I took on its color:
He became celibate.
61.
the shores I loved:
Those frequented by Laura.
63.
with a strange voice:
Perhaps he means in Italian, among Frenchmen, a sound harsh and bitter to their ears,
new and barbaric.
67.
What I felt then:
Virgil, Boethius, and Dante also speak of the memory that burns (literally “cooks”).
68–86.
But much more …:
This episode, believed by most critics to be loosely recounting the myth of Battus
and Mercury (Ovid,
Metamorphoses
II, 685), may have other sources, such as the transformation of Atlas into a mountain
when Perseus held up the head of Medusa. Cf. also St.
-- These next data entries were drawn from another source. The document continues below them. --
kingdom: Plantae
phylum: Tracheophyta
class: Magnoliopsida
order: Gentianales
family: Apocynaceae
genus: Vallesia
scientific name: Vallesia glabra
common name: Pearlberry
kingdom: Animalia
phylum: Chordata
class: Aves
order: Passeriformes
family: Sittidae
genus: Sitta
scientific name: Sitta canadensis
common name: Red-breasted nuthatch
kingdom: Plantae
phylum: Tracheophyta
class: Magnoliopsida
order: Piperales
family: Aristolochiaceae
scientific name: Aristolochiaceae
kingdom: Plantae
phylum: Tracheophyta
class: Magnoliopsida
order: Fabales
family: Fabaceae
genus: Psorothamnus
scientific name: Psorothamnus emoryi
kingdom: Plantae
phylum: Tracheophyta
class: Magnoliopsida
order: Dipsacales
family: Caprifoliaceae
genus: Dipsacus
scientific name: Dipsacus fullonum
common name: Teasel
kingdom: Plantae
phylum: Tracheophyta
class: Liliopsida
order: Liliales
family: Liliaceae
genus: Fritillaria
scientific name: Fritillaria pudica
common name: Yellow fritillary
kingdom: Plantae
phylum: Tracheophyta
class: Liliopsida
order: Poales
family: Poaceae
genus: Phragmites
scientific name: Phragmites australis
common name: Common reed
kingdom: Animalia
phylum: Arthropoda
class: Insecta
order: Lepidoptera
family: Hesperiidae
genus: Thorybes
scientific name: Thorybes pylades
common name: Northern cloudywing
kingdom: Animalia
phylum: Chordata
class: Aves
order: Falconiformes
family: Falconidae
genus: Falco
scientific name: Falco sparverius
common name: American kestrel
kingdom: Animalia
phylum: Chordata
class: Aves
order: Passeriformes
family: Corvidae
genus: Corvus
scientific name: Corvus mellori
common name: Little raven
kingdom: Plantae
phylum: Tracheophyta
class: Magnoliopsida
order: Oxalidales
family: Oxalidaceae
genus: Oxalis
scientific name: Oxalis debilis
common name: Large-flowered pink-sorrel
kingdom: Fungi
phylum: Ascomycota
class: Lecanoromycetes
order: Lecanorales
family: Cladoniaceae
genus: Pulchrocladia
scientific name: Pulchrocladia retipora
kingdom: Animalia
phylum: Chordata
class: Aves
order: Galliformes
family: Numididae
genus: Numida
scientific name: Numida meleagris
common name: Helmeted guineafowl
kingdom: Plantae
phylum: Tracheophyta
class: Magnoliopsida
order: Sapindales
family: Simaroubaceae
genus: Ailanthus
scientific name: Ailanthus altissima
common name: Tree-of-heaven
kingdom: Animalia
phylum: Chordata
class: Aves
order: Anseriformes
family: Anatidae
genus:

Augustine’s account in
Confessiones
III of his
mother’s vision of Christ, and Dante’s dream in
Vita nuova
III, in which Beatrice feeds on his heart at the urging of a lordly figure.
71.
beyond… words:
Beyond human knowledge.
74.
“Say not a word”:
Cf. 5.7–8, and see 2 Cor. 12:4 and Mark 1:44.
75.
in other garb:
He recalls the first assault, when love of poetry was “green,” by making this comparison
with the second event, his meeting Laura.
77.
what the truth was:
Because she seemed receptive, and was alone, he revealed his passion to her.
79–80.
quickly turned me …:
The third metamorphosis, like his transformation to the swan, also describes fear,
this more grievous and immediate. Whereas Cygnus was able to move, Battus suffers
near paralysis, huddled like his cattle on the frozen tundra.
81.
so much anger:
Indignation at his failure to understand.
83.
Perhaps I am not what you think I am:
Rather than saying, “perhaps, sir, you misinterpret my kindness as acquiescence to
your base desire,” Laura may be chiding him for glorifying her falsely. Cf.
Inferno
XIX, 62.
84–86.
If she were …:
The “if” clause makes these lines ambiguous. In St. Augustine’s account (see above,
note 68–86), he is struck by his mother’s faith but fails to understand it, instead
continuing in his sinful ways for nine more years. Here, Petrarch’s protagonist would
rather return to his early period as a swan than endure his own thwarted passions.
88.
but myself:
This line begins a psychological process completed in line 100, when he blames her.
90.
my time is short:
Cf. Dante,
Inferno
XVI, 124–29.
92.
many things recorded in my mind:
He chooses to remain silent about certain events in his life. Instead, he will write
only of that which brings about amazement and reverence.
95.
Death had now wrapped itself:
“Denied” by Laura, he enters a period of despair of being understood.
98.
my spoken voice:
Cf. poem 18, where the “deadly words” in line 12 are unspoken.
99.
pen and paper:
Cf. Job 19:23–24. Advised to suffer in silence by his friends, Job declared in 7:11
that he would not hold his peace, but would argue with God in defense of his life.
100.
I’m not mine:
He is hers. Cf. Job 9:35.
your fault:
Laura, in possession of his heart and soul and having killed all hope in him, must
take responsibility for his very death. This will be his defense against unintelligibility.
101.
by doing this:
By writing down the details of his love.
105.
sometimes inflame it:
His meekness will succeed in arousing her disdain, because boldness instead will
be called for.
106.
I was wrapped in darkness:
Out of the sight of her eyes.
107.
with my prayers:
Cf. line 98, “my spoken voice had been denied me.”
112.
fugitive ray:
A sun in decline. The passage recalls Job 16:18–22, where Job’s prayers are unanswered
and he yearns for an intercessor.
114.
whenever they decided:
Cf. Dante’s
Vita nuova,
where the poet succumbs to self-pity (or takes the less arduous road to wisdom).
117.
turn to fountain:
The fourth metamorphosis, patterned on that of Byblis into a fountain (Ovid,
Metamorphoses
IX, 660). Byblis had confessed in writing her forbidden
love for her brother Caunus, who then repudiated and abandoned her. Seeking him and
not finding him anywhere she fell to the ground in despair, transformed by grief.